### EXERCISE GOAL:
Once the pictures are removed, return each record below exactly as written.
_ _ _
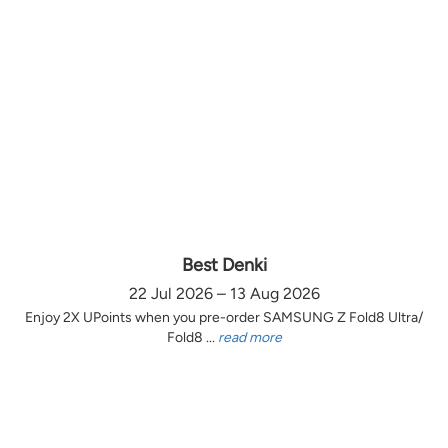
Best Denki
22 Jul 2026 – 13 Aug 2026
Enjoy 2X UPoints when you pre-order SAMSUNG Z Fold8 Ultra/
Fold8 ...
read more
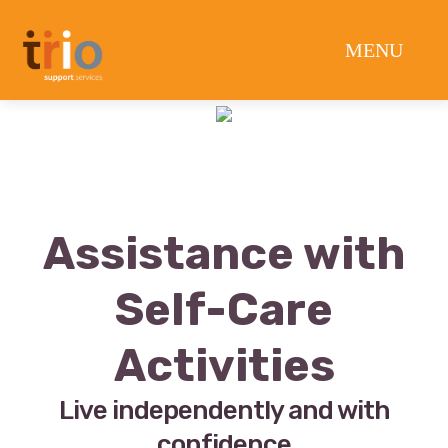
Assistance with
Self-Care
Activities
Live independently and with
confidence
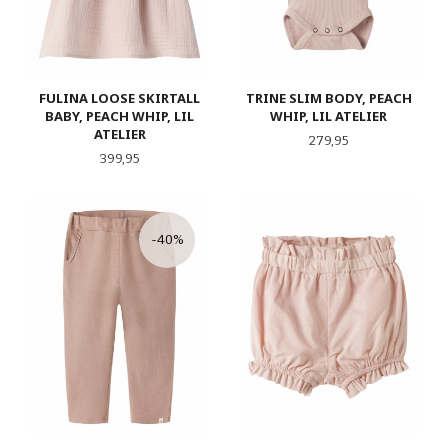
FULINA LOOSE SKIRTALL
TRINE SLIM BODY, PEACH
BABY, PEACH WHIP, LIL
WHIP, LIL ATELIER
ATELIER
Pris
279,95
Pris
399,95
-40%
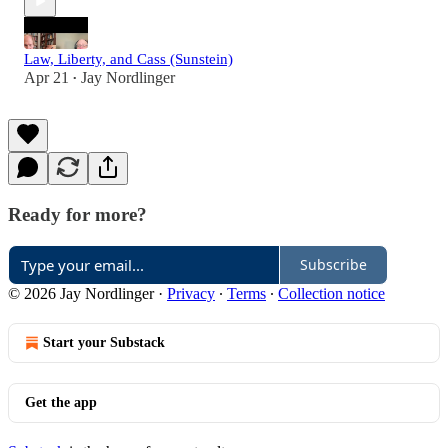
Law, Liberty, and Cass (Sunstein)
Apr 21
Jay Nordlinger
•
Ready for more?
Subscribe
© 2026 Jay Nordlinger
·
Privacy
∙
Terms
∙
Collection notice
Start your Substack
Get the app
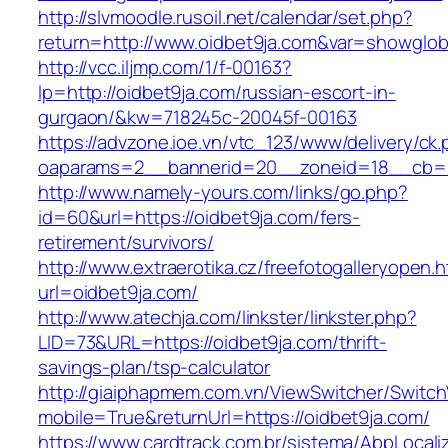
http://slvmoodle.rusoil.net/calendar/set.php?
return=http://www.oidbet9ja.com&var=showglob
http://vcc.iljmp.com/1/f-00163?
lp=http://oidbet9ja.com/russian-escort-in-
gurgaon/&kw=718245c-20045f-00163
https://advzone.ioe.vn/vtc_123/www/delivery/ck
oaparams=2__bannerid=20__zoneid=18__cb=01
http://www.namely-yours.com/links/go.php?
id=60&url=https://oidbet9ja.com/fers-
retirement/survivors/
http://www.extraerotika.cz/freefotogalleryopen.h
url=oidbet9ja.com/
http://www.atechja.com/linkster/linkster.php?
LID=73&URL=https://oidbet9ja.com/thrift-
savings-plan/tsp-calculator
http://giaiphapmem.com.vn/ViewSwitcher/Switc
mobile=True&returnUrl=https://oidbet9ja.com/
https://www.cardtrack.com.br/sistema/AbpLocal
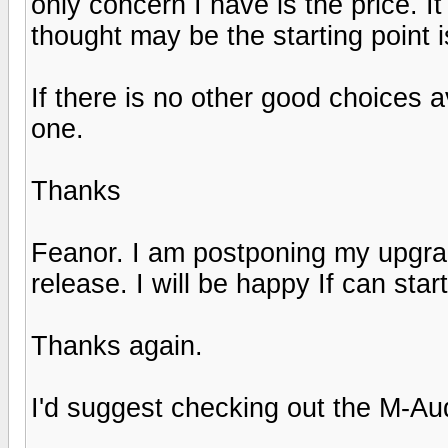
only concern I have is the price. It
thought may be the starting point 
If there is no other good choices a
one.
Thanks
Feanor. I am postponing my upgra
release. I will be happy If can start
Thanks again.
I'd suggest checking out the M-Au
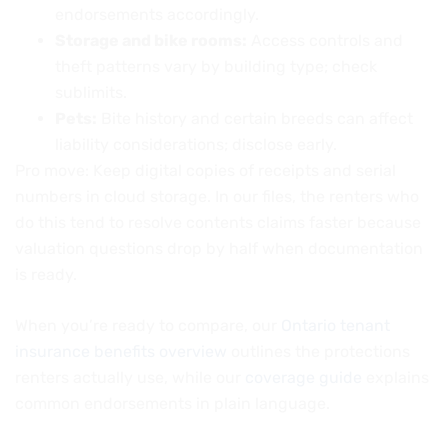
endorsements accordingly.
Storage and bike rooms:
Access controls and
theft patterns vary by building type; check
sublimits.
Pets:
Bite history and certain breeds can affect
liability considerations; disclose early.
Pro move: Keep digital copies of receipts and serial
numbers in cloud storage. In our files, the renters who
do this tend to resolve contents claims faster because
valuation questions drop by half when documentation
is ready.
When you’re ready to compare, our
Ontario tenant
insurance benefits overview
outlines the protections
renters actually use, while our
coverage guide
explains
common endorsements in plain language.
_ _ _
### TASK OUTPUT:
Best Denki
22 Jul 2026 – 13 Aug 2026
Enjoy 2X UPoints when you pre-order SAMSUNG Z Fold8 Ultra/
Fold8 ...
read more
Assistance with
Self-Care
Activities
Live independently and with
confidence
FULINA LOOSE SKIRTALL
TRINE SLIM BODY, PEACH
BABY, PEACH WHIP, LIL
WHIP, LIL ATELIER
ATELIER
Pris
279,95
Pris
399,95
-40%
Law, Liberty, and Cass (Sunstein)
Apr 21
Jay Nordlinger
•
Ready for more?
Subscribe
© 2026 Jay Nordlinger
·
Privacy
∙
Terms
∙
Collection notice
Start your Substack
Get the app
http://slvmoodle.rusoil.net/calendar/set.php?
return=http://www.oidbet9ja.com&var=showglob
http://vcc.iljmp.com/1/f-00163?
lp=http://oidbet9ja.com/russian-escort-in-
gurgaon/&kw=718245c-20045f-00163
https://advzone.ioe.vn/vtc_123/www/delivery/ck
oaparams=2__bannerid=20__zoneid=18__cb=01
http://www.namely-yours.com/links/go.php?
id=60&url=https://oidbet9ja.com/fers-
retirement/survivors/
http://www.extraerotika.cz/freefotogalleryopen.h
url=oidbet9ja.com/
http://www.atechja.com/linkster/linkster.php?
LID=73&URL=https://oidbet9ja.com/thrift-
savings-plan/tsp-calculator
http://giaiphapmem.com.vn/ViewSwitcher/Switc
mobile=True&returnUrl=https://oidbet9ja.com/
https://www.cardtrack.com.br/sistema/AbpLocal
only concern I have is the price. It
thought may be the starting point 
If there is no other good choices a
one.
Thanks
Feanor. I am postponing my upgra
release. I will be happy If can start
Thanks again.
I'd suggest checking out the M-Au
endorsements accordingly.
Storage and bike rooms:
Access controls and
theft patterns vary by building type; check
sublimits.
Pets:
Bite history and certain breeds can affect
liability considerations; disclose early.
Pro move: Keep digital copies of receipts and serial
numbers in cloud storage. In our files, the renters who
do this tend to resolve contents claims faster because
valuation questions drop by half when documentation
is ready.
When you’re ready to compare, our
Ontario tenant
insurance benefits overview
outlines the protections
renters actually use, while our
coverage guide
explains
common endorsements in plain language.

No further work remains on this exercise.